Two women who came slowly into the picnic shelter  were bent-over, thin-haired oldsters using walkers. They were both  smiling as they took forever shuffling up the sidewalk. It was not easy for them to get all the way from the parking to the shelter, but they came with a look on their faces as if remembering when they could stride. I wish we had clapped.

They joined the welcoming  dressed-up women in hats and those in casual shorts, ball caps, tank tops showing their wrinkled and flabby arms; their bruised legs exposed; in flowing, sleeveless dresses not really camouflaging their weight and not caring at all. About half of the women wore Kamala T-shirts that they had ordered or made themselves. There were a couple of homemade “ ,La  “ [as in “comma La” {Kama-la}] shirts.

The shelter was  alive with bright eyes. I’ve never seen so many smiles on so many cracked old visages – once beautiful faces melted by time to wrinkles and downward mouths, sparse hairbuns and sagging chins. They were all as they had always been – full of themselves and lovely.

The place  buzzed like a hive just bumped.

We were alive like young girls – our conversations and our laughter bounced from the rafters, our eagerness was palpable, our desire – no, our demand – for something new and good and happy  for a change; a hint – a promise coming – visible and heard in the instantaneous camaraderie among women who’d met the positive spirit of the times and were determined to be a part of it, to help it grow and succeed.

The brief speech from the head of the local Democrat Party reminded us how the only way we would “Not Go Back”  was to get out the vote. We were going to have to work hard not to let the days of “carnage” promised by an ex-president, a description of our country as “failing,” of doom, a constant meanness to others, threats to people disagreeing with him, the hopelessness of half the country watching our rights to our own bodies disappear; and always – people of color losing their right to vote.

The woman spoke for several minutes about the importance of the “down-ballot” – everything on the ballot below the box for President, meaning senators, congressmembers, judges – were equally important. This is where the doomsday followers plan to get us, she explained, where the electoral vote could turmp the popular vote.

With eagerness in her voice, the woman talked about how the Democratic ticket has been hailed across the country – thousands at rallies, spontaneous lines of supporters waiting at airports to catch a glimpse of the duo Harris/Walz, front page news (for a change).

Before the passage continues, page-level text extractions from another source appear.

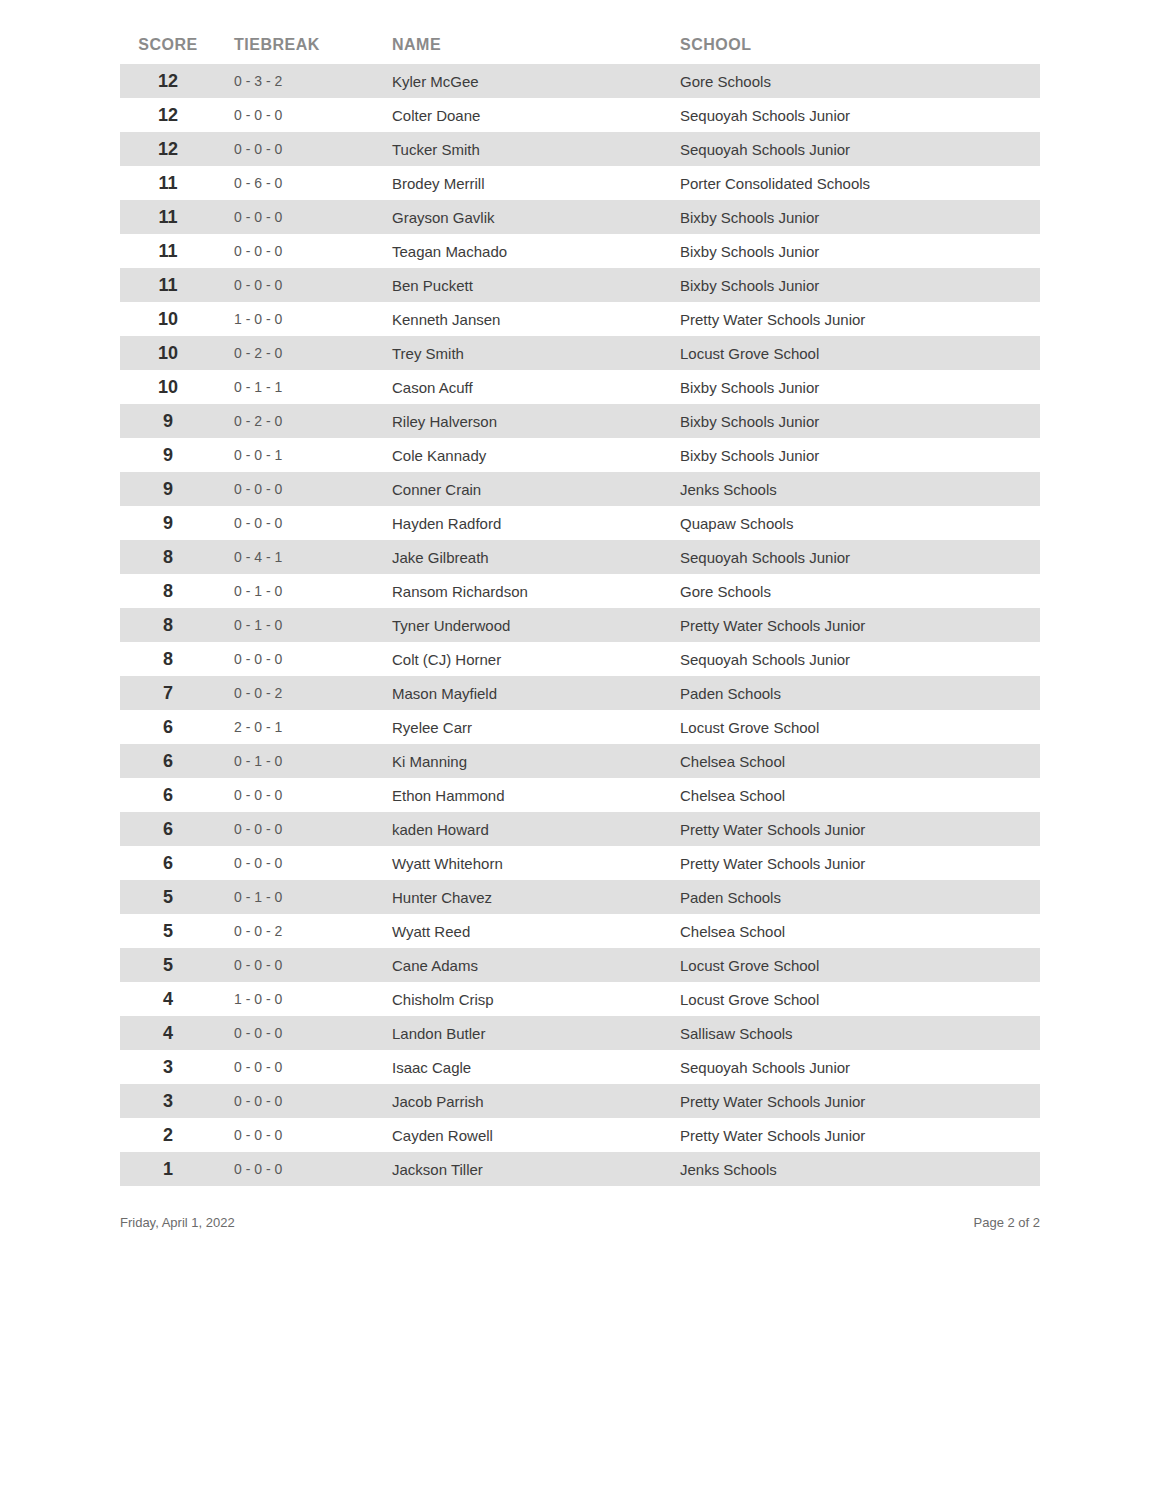| SCORE | TIEBREAK | NAME | SCHOOL |
| --- | --- | --- | --- |
| 12 | 0 - 3 - 2 | Kyler McGee | Gore Schools |
| 12 | 0 - 0 - 0 | Colter Doane | Sequoyah Schools Junior |
| 12 | 0 - 0 - 0 | Tucker Smith | Sequoyah Schools Junior |
| 11 | 0 - 6 - 0 | Brodey Merrill | Porter Consolidated Schools |
| 11 | 0 - 0 - 0 | Grayson Gavlik | Bixby Schools Junior |
| 11 | 0 - 0 - 0 | Teagan Machado | Bixby Schools Junior |
| 11 | 0 - 0 - 0 | Ben Puckett | Bixby Schools Junior |
| 10 | 1 - 0 - 0 | Kenneth Jansen | Pretty Water Schools Junior |
| 10 | 0 - 2 - 0 | Trey Smith | Locust Grove School |
| 10 | 0 - 1 - 1 | Cason Acuff | Bixby Schools Junior |
| 9 | 0 - 2 - 0 | Riley Halverson | Bixby Schools Junior |
| 9 | 0 - 0 - 1 | Cole Kannady | Bixby Schools Junior |
| 9 | 0 - 0 - 0 | Conner Crain | Jenks Schools |
| 9 | 0 - 0 - 0 | Hayden Radford | Quapaw Schools |
| 8 | 0 - 4 - 1 | Jake Gilbreath | Sequoyah Schools Junior |
| 8 | 0 - 1 - 0 | Ransom Richardson | Gore Schools |
| 8 | 0 - 1 - 0 | Tyner Underwood | Pretty Water Schools Junior |
| 8 | 0 - 0 - 0 | Colt (CJ) Horner | Sequoyah Schools Junior |
| 7 | 0 - 0 - 2 | Mason Mayfield | Paden Schools |
| 6 | 2 - 0 - 1 | Ryelee Carr | Locust Grove School |
| 6 | 0 - 1 - 0 | Ki Manning | Chelsea School |
| 6 | 0 - 0 - 0 | Ethon Hammond | Chelsea School |
| 6 | 0 - 0 - 0 | kaden Howard | Pretty Water Schools Junior |
| 6 | 0 - 0 - 0 | Wyatt Whitehorn | Pretty Water Schools Junior |
| 5 | 0 - 1 - 0 | Hunter Chavez | Paden Schools |
| 5 | 0 - 0 - 2 | Wyatt Reed | Chelsea School |
| 5 | 0 - 0 - 0 | Cane Adams | Locust Grove School |
| 4 | 1 - 0 - 0 | Chisholm Crisp | Locust Grove School |
| 4 | 0 - 0 - 0 | Landon Butler | Sallisaw Schools |
| 3 | 0 - 0 - 0 | Isaac Cagle | Sequoyah Schools Junior |
| 3 | 0 - 0 - 0 | Jacob Parrish | Pretty Water Schools Junior |
| 2 | 0 - 0 - 0 | Cayden Rowell | Pretty Water Schools Junior |
| 1 | 0 - 0 - 0 | Jackson Tiller | Jenks Schools |
Friday, April 1, 2022 Page 2 of 2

She was refreshing because she didn’t talk forever. We broke up, saying good-bye to old new friends, all of us eager for our homework for the next 84 days. Walking back to my car, I had a relieved feeling: it was hope rather than the near-despair I’ve been living with for a decade, recently reading Project 2025, seeing whose photo was everyday in my face on my newsfeeds, hearing the vileness and the not-joking phrases of “bloodshed” and “you’ll never have to vote again.”

Voting has  been one of my treasured duties since my very first opportunity at 21 years of age, and in 60 years I’ve never  missed the duty. A despot’s eerie threat of no more voting fades away from me now. Fewer and fewer are listening to him wage his sneaky blows for power. He is not going to win this one, either, tween his soul-damaging  use of the language and my now workable hope.